What is defensive driving?
Defensive driving is all about thinking ahead, anticipating what other drivers are going to do and being ready to react. In your driving lessons, your instructor will teach you that you need to be aware, at all times, of what is going on around you. This is especially important in order to be a defensive driver. Although you don’t know what another driver is thinking, you should always try to second guess their next action, being ready to react accordingly if it affects you.
This is a skill which you will have learnt in the hazard perception section of your driving test. You should be constantly looking ahead, keeping an eye on changes in traffic flow and expecting the unexpected. If, for example, you see an oncoming car waiting to turn right ahead of you, you should prepare to slow down or stop incase they turn ahead and too close to you. Similarly, if you see children playing on the pavement, slow down and be prepared in case one of them runs into the road or a ball comes into your path.
What are the driving conditions like?
You’ll need to change your driving style depending on what kind of road you’re on and what the driving conditions are like. If you’re driving on a residential road there will be more hazards to look out for. There will be cyclists to overtake, pedestrians crossing the road and parked cars obscuring your view.
Driving on country lanes will usually present less hazards but, as there are generally lots of twists and turns, you should expect the unexpected around every corner. Imagine there’s a cyclist just around the bend, for example, and make sure you’ll have enough time to brake or overtake safely.
Likewise, you should adapt your defensive driving style in adverse weather conditions. Slow down in icy or wet conditions, leave plenty of room between you and the car in front and be prepared for changes in traffic flow or any drivers around you who may pose as a hazard.
Driving at night
Driving at night brings up a whole host of new hazards to look out for, and driving defensively is just as important, even if there are less cars on the road and fewer pedestrians.
When driving at night, you don’t have the same foresight as you do when driving in daylight. There may be potholes in the road, an animal could run out in front of you, or oncoming traffic may forget to turn their full beam lights off and blind you.
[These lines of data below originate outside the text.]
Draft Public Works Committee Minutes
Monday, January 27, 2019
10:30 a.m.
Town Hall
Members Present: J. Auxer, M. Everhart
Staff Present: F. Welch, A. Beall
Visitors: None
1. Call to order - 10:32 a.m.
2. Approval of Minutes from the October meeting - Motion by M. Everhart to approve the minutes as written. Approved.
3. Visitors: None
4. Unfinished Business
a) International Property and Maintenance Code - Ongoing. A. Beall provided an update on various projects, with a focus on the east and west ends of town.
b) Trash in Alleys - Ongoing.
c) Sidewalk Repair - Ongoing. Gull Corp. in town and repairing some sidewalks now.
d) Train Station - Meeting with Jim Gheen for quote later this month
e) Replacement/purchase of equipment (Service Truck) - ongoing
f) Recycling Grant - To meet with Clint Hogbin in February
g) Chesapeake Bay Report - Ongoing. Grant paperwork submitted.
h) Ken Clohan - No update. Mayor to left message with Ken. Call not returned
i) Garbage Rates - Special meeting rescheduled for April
Whilst all of these scenarios are unlikely, you need to be driving defensively and at an appropriate speed incase you do come across a hazard.
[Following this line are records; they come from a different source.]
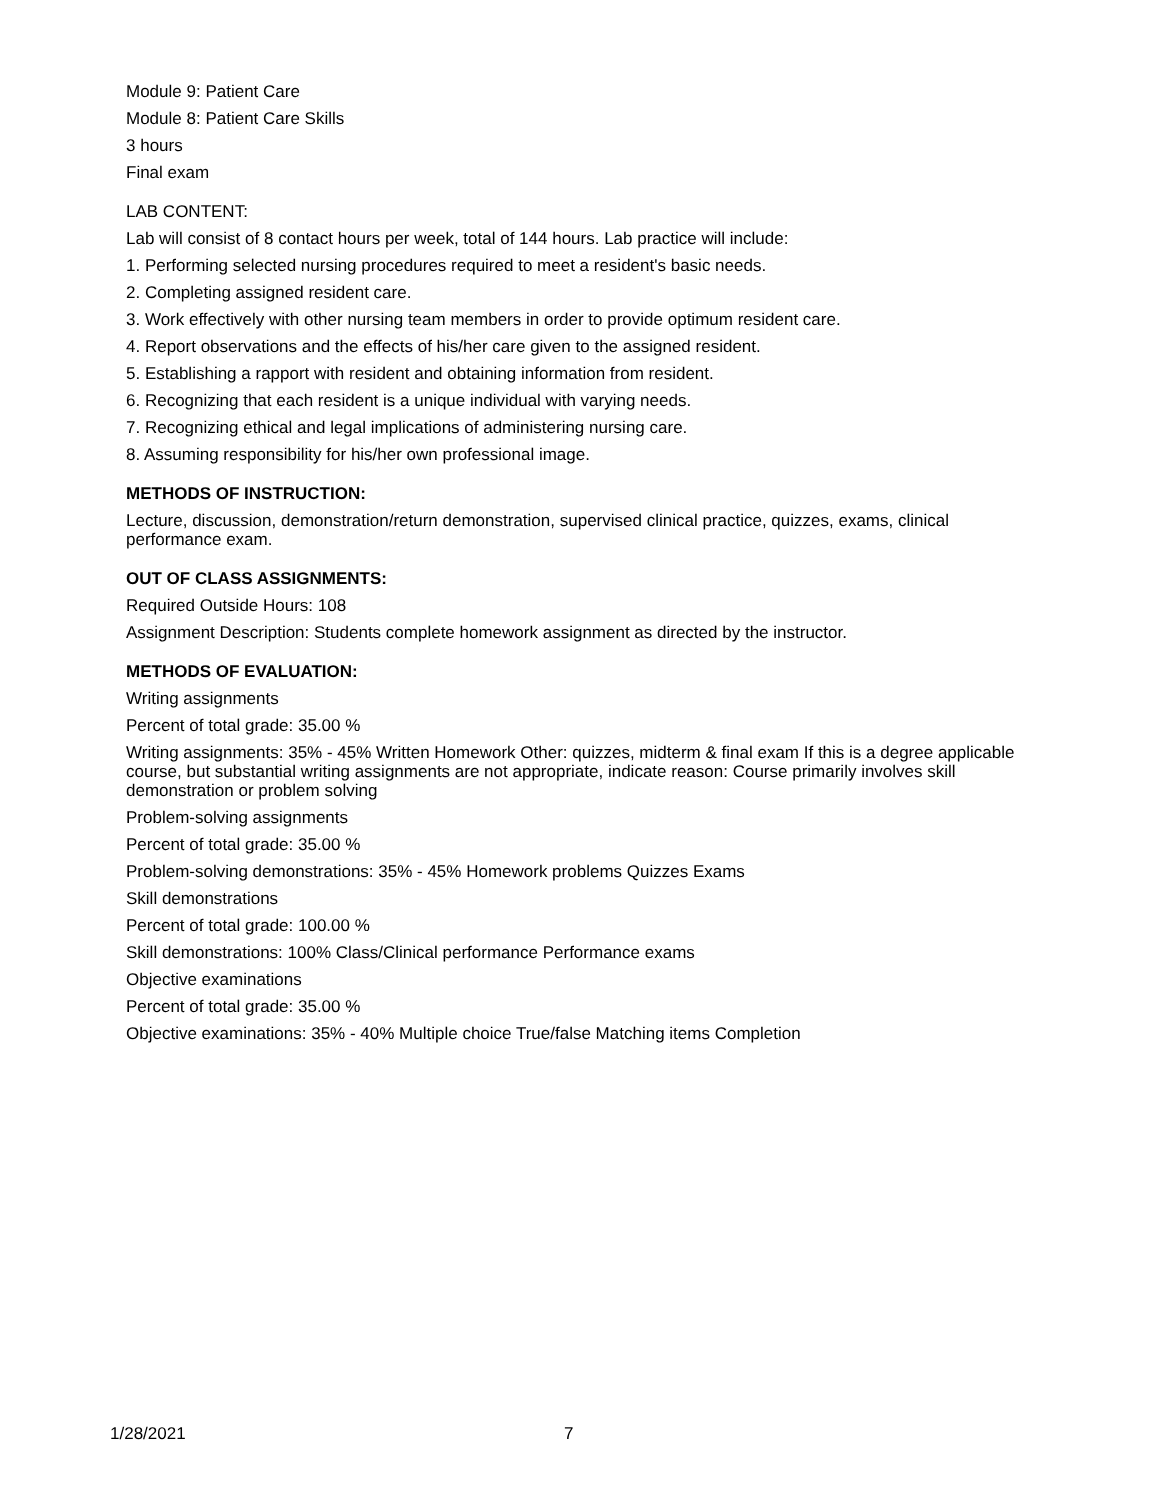Module 9: Patient Care
Module 8: Patient Care Skills
3 hours
Final exam
LAB CONTENT:
Lab will consist of 8 contact hours per week, total of 144 hours. Lab practice will include:
1. Performing selected nursing procedures required to meet a resident's basic needs.
2. Completing assigned resident care.
3. Work effectively with other nursing team members in order to provide optimum resident care.
4. Report observations and the effects of his/her care given to the assigned resident.
5. Establishing a rapport with resident and obtaining information from resident.
6. Recognizing that each resident is a unique individual with varying needs.
7. Recognizing ethical and legal implications of administering nursing care.
8. Assuming responsibility for his/her own professional image.
METHODS OF INSTRUCTION:
Lecture, discussion, demonstration/return demonstration, supervised clinical practice, quizzes, exams, clinical performance exam.
OUT OF CLASS ASSIGNMENTS:
Required Outside Hours: 108
Assignment Description: Students complete homework assignment as directed by the instructor.
METHODS OF EVALUATION:
Writing assignments
Percent of total grade: 35.00 %
Writing assignments: 35% - 45% Written Homework Other: quizzes, midterm & final exam If this is a degree applicable course, but substantial writing assignments are not appropriate, indicate reason: Course primarily involves skill demonstration or problem solving
Problem-solving assignments
Percent of total grade: 35.00 %
Problem-solving demonstrations: 35% - 45% Homework problems Quizzes Exams
Skill demonstrations
Percent of total grade: 100.00 %
Skill demonstrations: 100% Class/Clinical performance Performance exams
Objective examinations
Percent of total grade: 35.00 %
Objective examinations: 35% - 40% Multiple choice True/false Matching items Completion
1/28/2021 7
Your driving instructor may be able to offer you some night driving lessons to help you adapt to the difference in conditions.
Stick to the rules
You can’t control other drivers’ actions, and that is why driving defensively is such an important part of being a motorist. The better you become at anticipating your fellow drivers’ behaviours, though, the safer you will be on the roads.
Don’t, however, get so preoccupied with other drivers that you forget to stick to the rules yourself! Drive at an appropriate speed for the type of road and driving conditions, remember your highway code and always stay alert at the wheel.